| Brief |
Set out every line of text in the items below as a numbered list, skipping blank lines. Leave the pictures out of your answer.

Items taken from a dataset

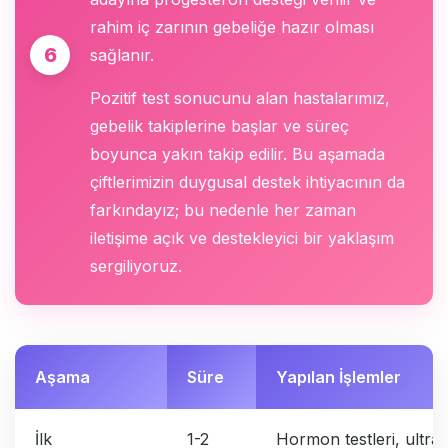
rahim iç zarının gebeliğe hazır olması
sağlanır.
Pozitif test sonucunu alan hastalarımız,
gebelik takiplerine başlar ve süreç
boyunca yakın takip edilir. Bu aşamada
çiftlerimizin duygusal destek ihtiyacının da
farkındayız; bu nedenle her zaman
iletişime açık ve destekleyici bir yaklaşım
sergiliyoruz.
Aşama
Süre
Yapılan İşlemler
İlk
1-2
Hormon testleri, ultra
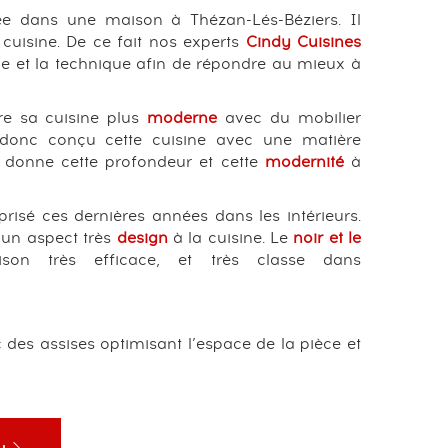
sée dans une maison à Thézan-Lés-Béziers. Il
 cuisine. De ce fait nos experts
Cindy Cuisines
e et la technique afin de répondre au mieux à
re sa cuisine plus
moderne
avec du mobilier
donc conçu cette cuisine avec une matière
 donne cette profondeur et cette
modernité
à
prisé ces dernières années dans les intérieurs.
 un aspect très
design
à la cuisine. Le
noir et le
son très efficace, et très classe dans
 des assises optimisant l’espace de la pièce et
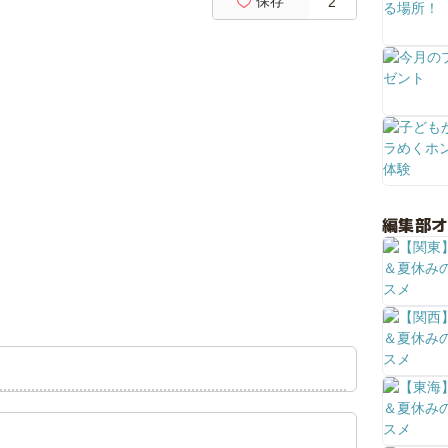
保存
2
編集部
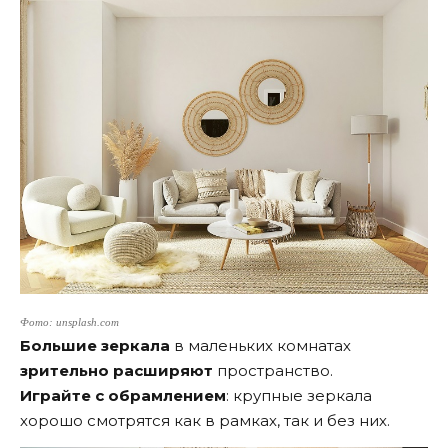
Фото: unsplash.com
Большие зеркала
в маленьких комнатах
зрительно расширяют
пространство.
Играйте с обрамлением
: крупные зеркала
хорошо смотрятся как в рамках, так и без них.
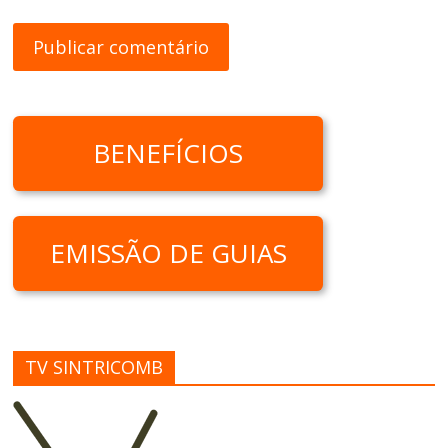
BENEFÍCIOS
EMISSÃO DE GUIAS
TV SINTRICOMB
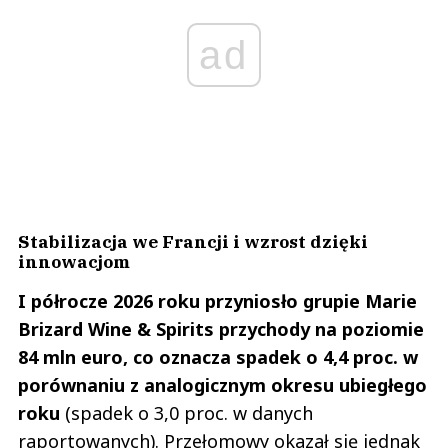
ad
Stabilizacja we Francji i wzrost dzięki
innowacjom
I półrocze 2026 roku przyniosło grupie Marie
Brizard Wine & Spirits przychody na poziomie
84 mln euro, co oznacza spadek o 4,4 proc. w
porównaniu z analogicznym okresu ubiegłego
roku
(spadek o 3,0 proc. w danych
raportowanych). Przełomowy okazał się jednak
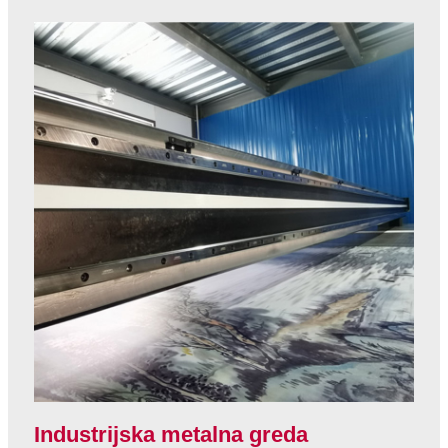
Industrijska metalna greda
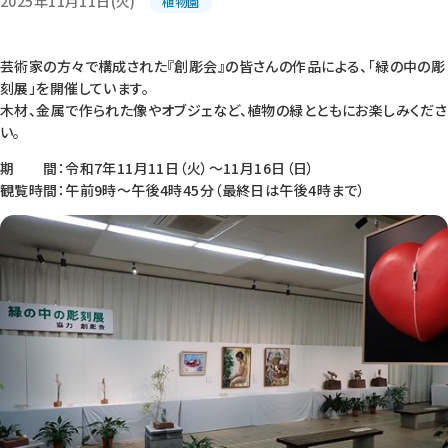
2025年11月11日(火)
植物園
芸術家の方々で構成された『創彫会』の皆さんの作品による、「緑の中の彫
刻展」を開催しています。
木材、金属で作られた像やオブジェなど、植物の緑とともにお楽しみくださ
い。
期 間：令和7年11月11日（火）～11月16日（日）
観覧時間：午前9時～午後4時45分（最終日は午後4時まで）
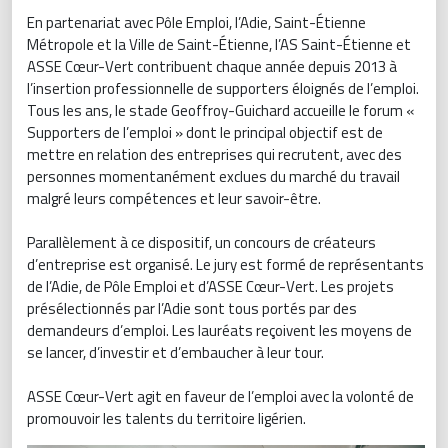
En partenariat avec Pôle Emploi, l’Adie, Saint-Étienne
Métropole et la Ville de Saint-Étienne, l’AS Saint-Étienne et
ASSE Cœur-Vert contribuent chaque année depuis 2013 à
l’insertion professionnelle de supporters éloignés de l’emploi.
Tous les ans, le stade Geoffroy-Guichard accueille le forum «
Supporters de l’emploi » dont le principal objectif est de
mettre en relation des entreprises qui recrutent, avec des
personnes momentanément exclues du marché du travail
malgré leurs compétences et leur savoir-être.
Parallèlement à ce dispositif, un concours de créateurs
d’entreprise est organisé. Le jury est formé de représentants
de l’Adie, de Pôle Emploi et d’ASSE Cœur-Vert. Les projets
présélectionnés par l’Adie sont tous portés par des
demandeurs d’emploi. Les lauréats reçoivent les moyens de
se lancer, d’investir et d’embaucher à leur tour.
ASSE Cœur-Vert agit en faveur de l’emploi avec la volonté de
promouvoir les talents du territoire ligérien.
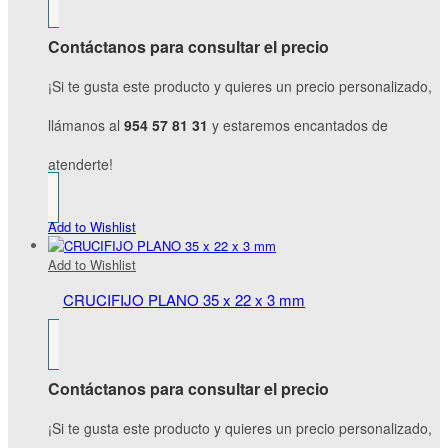
Contáctanos para consultar el precio
¡Si te gusta este producto y quieres un precio personalizado,
llámanos al
954 57 81 31
y estaremos encantados de
atenderte!
Add to Wishlist
Add to Wishlist
CRUCIFIJO PLANO 35 x 22 x 3 mm
Contáctanos para consultar el precio
¡Si te gusta este producto y quieres un precio personalizado,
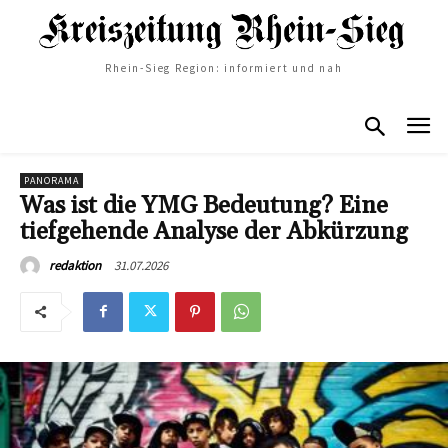
Rhein-Sieg Region: informiert und nah
PANORAMA
Was ist die YMG Bedeutung? Eine
tiefgehende Analyse der Abkürzung
31.07.2026
redaktion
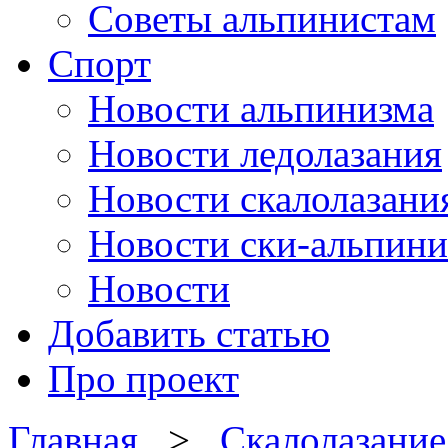
Советы альпинистам
Спорт
Новости альпинизма
Новости ледолазания
Новости скалолазани
Новости ски-альпини
Новости
Добавить статью
Про проект
Главная
>
Скалолазание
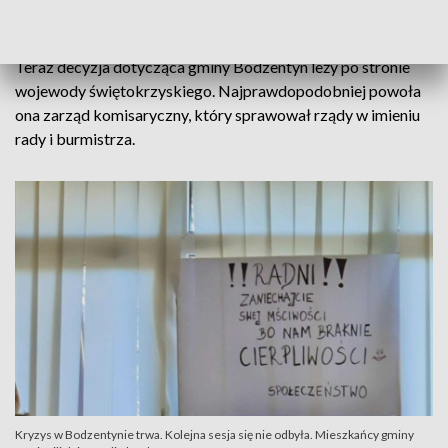
szkołach nie dostali pensji za listopad.
Teraz decyzja dotycząca gminy Bodzentyn leży po stronie
wojewody świętokrzyskiego. Najprawdopodobniej powoła
ona zarząd komisaryczny, który sprawował rządy w imieniu
rady i burmistrza.
Kryzys w Bodzentynie trwa. Kolejna sesja się nie odbyła. Mieszkańcy gminy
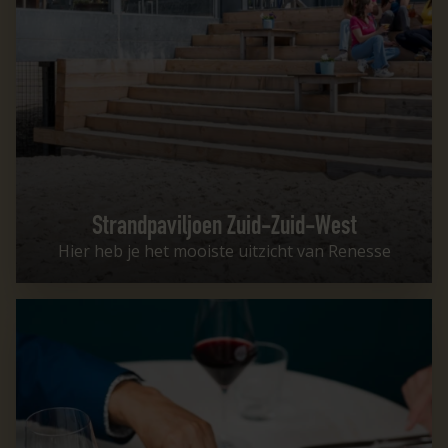
Strandpaviljoen Zuid-Zuid-West
Hier heb je het mooiste uitzicht van Renesse
Restaurant Eb & Vloed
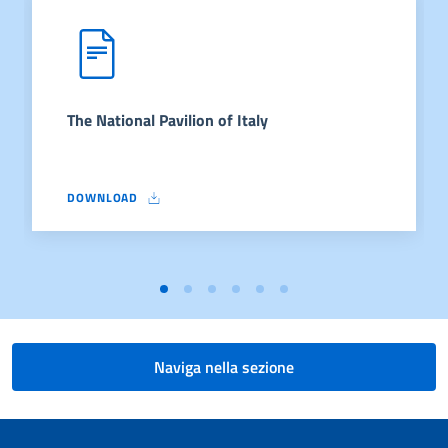
The National Pavilion of Italy
DOWNLOAD
THE NATIONAL PAVILION OF ITALY
Naviga nella sezione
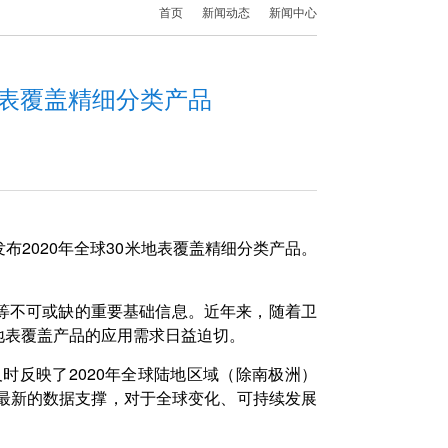
首页
新闻动态
新闻中心
地表覆盖精细分类产品
2020年全球30米地表覆盖精细分类产品。
等不可或缺的重要基础信息。近年来，随着卫
地表覆盖产品的应用需求日益迫切。
及时反映了2020年全球陆地区域（除南极洲）
了最新的数据支撑，对于全球变化、可持续发展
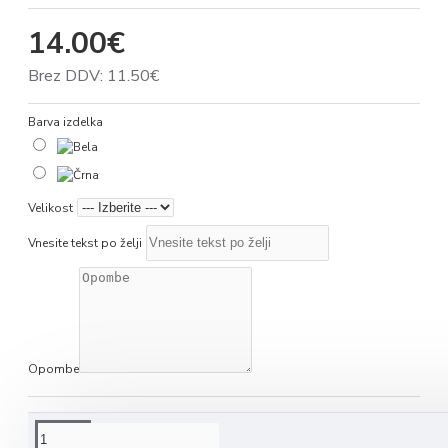
14.00€
Brez DDV: 11.50€
Barva izdelka
Velikost
Vnesite tekst po želji
Opombe
NA KRATKO O IZDELKU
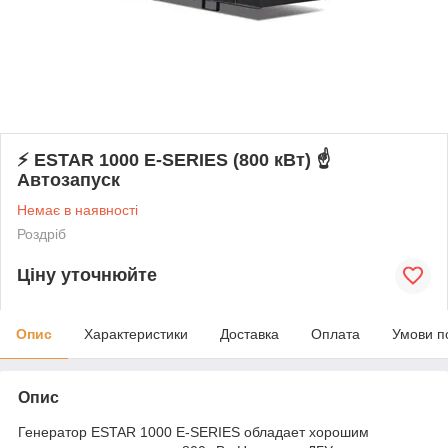
⚡ ESTAR 1000 E-SERIES (800 кВт) ☝
Автозапуск
Немає в наявності
Роздріб
Ціну уточнюйте
Опис
Характеристики
Доставка
Оплата
Умови п
Опис
Генератор ESTAR 1000 E-SERIES обладает хорошим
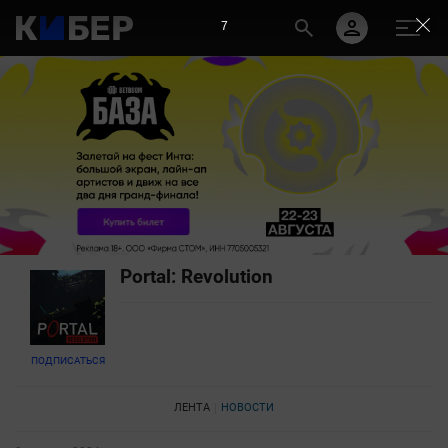
7
Portal: Revolution
ПОДПИСАТЬСЯ
ЛЕНТА
НОВОСТИ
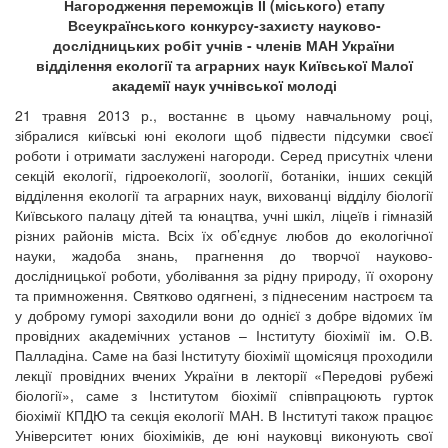
Нагородження переможців ІІ (міського) етапу
Всеукраїнського конкурсу-захисту науково-
дослідницьких робіт учнів - членів МАН України
відділення екології та аграрних наук Київської Малої
академії наук учнівської молоді
21 травня 2013 р., востаннє в цьому навчальному році,
зібралися київські юні екологи щоб підвести підсумки своєї
роботи і отримати заслужені нагороди. Серед присутніх члени
секцій екології, гідроекології, зоології, ботаніки, інших секцій
відділення екології та аграрних наук, вихованці відділу біології
Київського палацу дітей та юнацтва, учні шкіл, ліцеїв і гімназій
різних районів міста. Всіх їх об’єднує любов до екологічної
науки, жадоба знань, прагнення до творчої науково-
дослідницької роботи, уболівання за рідну природу, її охорону
та примноження. Святково одягнені, з піднесеним настроєм та
у доброму гуморі заходили вони до однієї з добре відомих їм
провідних академічних установ – Інституту біохімії ім. О.В.
Палладіна. Саме на базі Інституту біохімії щомісяця проходили
лекції провідних вчених України в лекторії «Передові рубежі
біології», саме з Інститутом біохімії співпрацюють гурток
біохімії КПДЮ та секція екології МАН. В Інституті також працює
Університет юних біохіміків, де юні науковці виконують свої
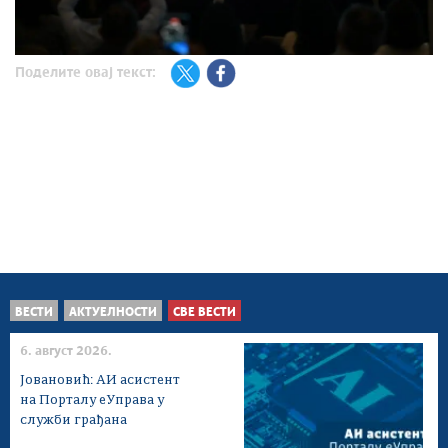
Поделите овај текст:
ВЕСТИ
АКТУЕЛНОСТИ
СВЕ ВЕСТИ
6. август 2026.
Јовановић: АИ асистент
на Порталу еУправа у
служби грађана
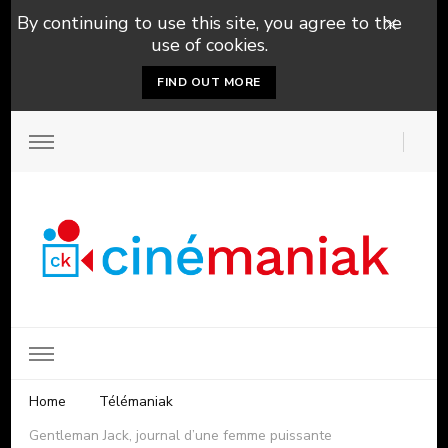
By continuing to use this site, you agree to the
use of cookies.
FIND OUT MORE
Home
Télémaniak
Gentleman Jack, journal d’une femme puissante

| Solution below |
1. rahim iç zarının gebeliğe hazır olması
2. sağlanır.
3. Pozitif test sonucunu alan hastalarımız,
4. gebelik takiplerine başlar ve süreç
5. boyunca yakın takip edilir. Bu aşamada
6. çiftlerimizin duygusal destek ihtiyacının da
7. farkındayız; bu nedenle her zaman
8. iletişime açık ve destekleyici bir yaklaşım
9. sergiliyoruz.
10. Aşama
11. Süre
12. Yapılan İşlemler
13. İlk
14. 1-2
15. Hormon testleri, ultra
16. sée dans une maison à Thézan-Lés-Béziers. Il
17.  cuisine. De ce fait nos experts
18. Cindy Cuisines
19. e et la technique afin de répondre au mieux à
20. re sa cuisine plus
21. moderne
22. avec du mobilier
23. donc conçu cette cuisine avec une matière
24.  donne cette profondeur et cette
25. modernité
26. à
27. prisé ces dernières années dans les intérieurs.
28.  un aspect très
29. design
30. à la cuisine. Le
31. noir et le
32. son très efficace, et très classe dans
33.  des assises optimisant l’espace de la pièce et
34. 保存
35. 2
36. 編集部
37. Фото: unsplash.com
38. Большие зеркала
39. в маленьких комнатах
40. зрительно расширяют
41. пространство.
42. Играйте с обрамлением
43. : крупные зеркала
44. хорошо смотрятся как в рамках, так и без них.
45. BENEFÍCIOS
46. EMISSÃO DE GUIAS
47. TV SINTRICOMB
48. ad
49. Stabilizacja we Francji i wzrost dzięki
50. innowacjom
51. I półrocze 2026 roku przyniosło grupie Marie
52. Brizard Wine & Spirits przychody na poziomie
53. 84 mln euro, co oznacza spadek o 4,4 proc. w
54. porównaniu z analogicznym okresu ubiegłego
55. roku
56. (spadek o 3,0 proc. w danych
57. raportowanych). Przełomowy okazał się jednak
58. Industrijska metalna greda
59. 2025年11月11日(火)
60. 植物園
61. 芸術家の方々で構成された『創彫会』の皆さんの作品による、「緑の中の彫
62. 刻展」を開催しています。
63. 木材、金属で作られた像やオブジェなど、植物の緑とともにお楽しみくださ
64. い。
65. 期 間：令和7年11月11日（火）～11月16日（日）
66. 観覧時間：午前9時～午後4時45分（最終日は午後4時まで）
67. En partenariat avec Pôle Emploi, l’Adie, Saint-Étienne
68. Métropole et la Ville de Saint-Étienne, l’AS Saint-Étienne et
69. ASSE Cœur-Vert contribuent chaque année depuis 2013 à
70. l’insertion professionnelle de supporters éloignés de l’emploi.
71. Tous les ans, le stade Geoffroy-Guichard accueille le forum «
72. Supporters de l’emploi » dont le principal objectif est de
73. mettre en relation des entreprises qui recrutent, avec des
74. personnes momentanément exclues du marché du travail
75. malgré leurs compétences et leur savoir-être.
76. Parallèlement à ce dispositif, un concours de créateurs
77. d’entreprise est organisé. Le jury est formé de représentants
78. de l’Adie, de Pôle Emploi et d’ASSE Cœur-Vert. Les projets
79. présélectionnés par l’Adie sont tous portés par des
80. demandeurs d’emploi. Les lauréats reçoivent les moyens de
81. se lancer, d’investir et d’embaucher à leur tour.
82. ASSE Cœur-Vert agit en faveur de l’emploi avec la volonté de
83. promouvoir les talents du territoire ligérien.
84. Contáctanos para consultar el precio
85. ¡Si te gusta este producto y quieres un precio personalizado,
86. llámanos al
87. 954 57 81 31
88. y estaremos encantados de
89. atenderte!
90. Add to Wishlist
91. Add to Wishlist
92. CRUCIFIJO PLANO 35 x 22 x 3 mm
93. Contáctanos para consultar el precio
94. ¡Si te gusta este producto y quieres un precio personalizado,
95. Rhein-Sieg Region: informiert und nah
96. PANORAMA
97. Was ist die YMG Bedeutung? Eine
98. tiefgehende Analyse der Abkürzung
99. 31.07.2026
100. redaktion
101. Советы альпинистам
102. Спорт
103. Новости альпинизма
104. Новости ледолазания
105. Новости скалолазани
106. Новости ски-альпини
107. Новости
108. Добавить статью
109. Про проект
110. Главная
111. >
112. Скалолазание
113. szkołach nie dostali pensji za listopad.
114. Teraz decyzja dotycząca gminy Bodzentyn leży po stronie
115. wojewody świętokrzyskiego. Najprawdopodobniej powoła
116. ona zarząd komisaryczny, który sprawował rządy w imieniu
117. rady i burmistrza.
118. Kryzys w Bodzentynie trwa. Kolejna sesja się nie odbyła. Mieszkańcy gminy
119. Strandpaviljoen Zuid-Zuid-West
120. Hier heb je het mooiste uitzicht van Renesse
121. Restaurant Eb & Vloed
122. The National Pavilion of Italy
123. DOWNLOAD
124. THE NATIONAL PAVILION OF ITALY
125. Naviga nella sezione
126. 首页
127. 新闻动态
128. 新闻中心
129. 地表覆盖精细分类产品
130. 2020年全球30米地表覆盖精细分类产品。
131. 等不可或缺的重要基础信息。近年来，随着卫
132. 地表覆盖产品的应用需求日益迫切。
133. 及时反映了2020年全球陆地区域（除南极洲）
134. 了最新的数据支撑，对于全球变化、可持续发展
135. 14.00€
136. Brez DDV: 11.50€
137. Barva izdelka
138. Velikost
139. Vnesite tekst po želji
140. Opombe
141. NA KRATKO O IZDELKU
142. ⚡ ESTAR 1000 E-SERIES (800 кВт) ☝
143. Автозапуск
144. Немає в наявності
145. Роздріб
146. Ціну уточнюйте
147. Опис
148. Характеристики
149. Доставка
150. Оплата
151. Умови п
152. Опис
153. Генератор ESTAR 1000 E-SERIES обладает хорошим
154. 7
155. Portal: Revolution
156. ПОДПИСАТЬСЯ
157. ЛЕНТА
158. НОВОСТИ
159. Нагородження переможців ІІ (міського) етапу
160. Всеукраїнського конкурсу-захисту науково-
161. дослідницьких робіт учнів - членів МАН України
162. відділення екології та аграрних наук Київської Малої
163. академії наук учнівської молоді
164. 21 травня 2013 р., востаннє в цьому навчальному році,
165. зібралися київські юні екологи щоб підвести підсумки своєї
166. роботи і отримати заслужені нагороди. Серед присутніх члени
167. секцій екології, гідроекології, зоології, ботаніки, інших секцій
168. відділення екології та аграрних наук, вихованці відділу біології
169. Київського палацу дітей та юнацтва, учні шкіл, ліцеїв і гімназій
170. різних районів міста. Всіх їх об’єднує любов до екологічної
171. науки, жадоба знань, прагнення до творчої науково-
172. дослідницької роботи, уболівання за рідну природу, її охорону
173. та примноження. Святково одягнені, з піднесеним настроєм та
174. у доброму гуморі заходили вони до однієї з добре відомих їм
175. провідних академічних установ – Інституту біохімії ім. О.В.
176. Палладіна. Саме на базі Інституту біохімії щомісяця проходили
177. лекції провідних вчених України в лекторії «Передові рубежі
178. біології», саме з Інститутом біохімії співпрацюють гурток
179. біохімії КПДЮ та секція екології МАН. В Інституті також працює
180. Університет юних біохіміків, де юні науковці виконують свої
181. Поделите овај текст:
182. ВЕСТИ
183. АКТУЕЛНОСТИ
184. СВЕ ВЕСТИ
185. 6. август 2026.
186. Јовановић: АИ асистент
187. на Порталу еУправа у
188. служби грађана
189. By continuing to use this site, you agree to the
190. use of cookies.
191. FIND OUT MORE
192. Home
193. Télémaniak
194. Gentleman Jack, journal d’une femme puissante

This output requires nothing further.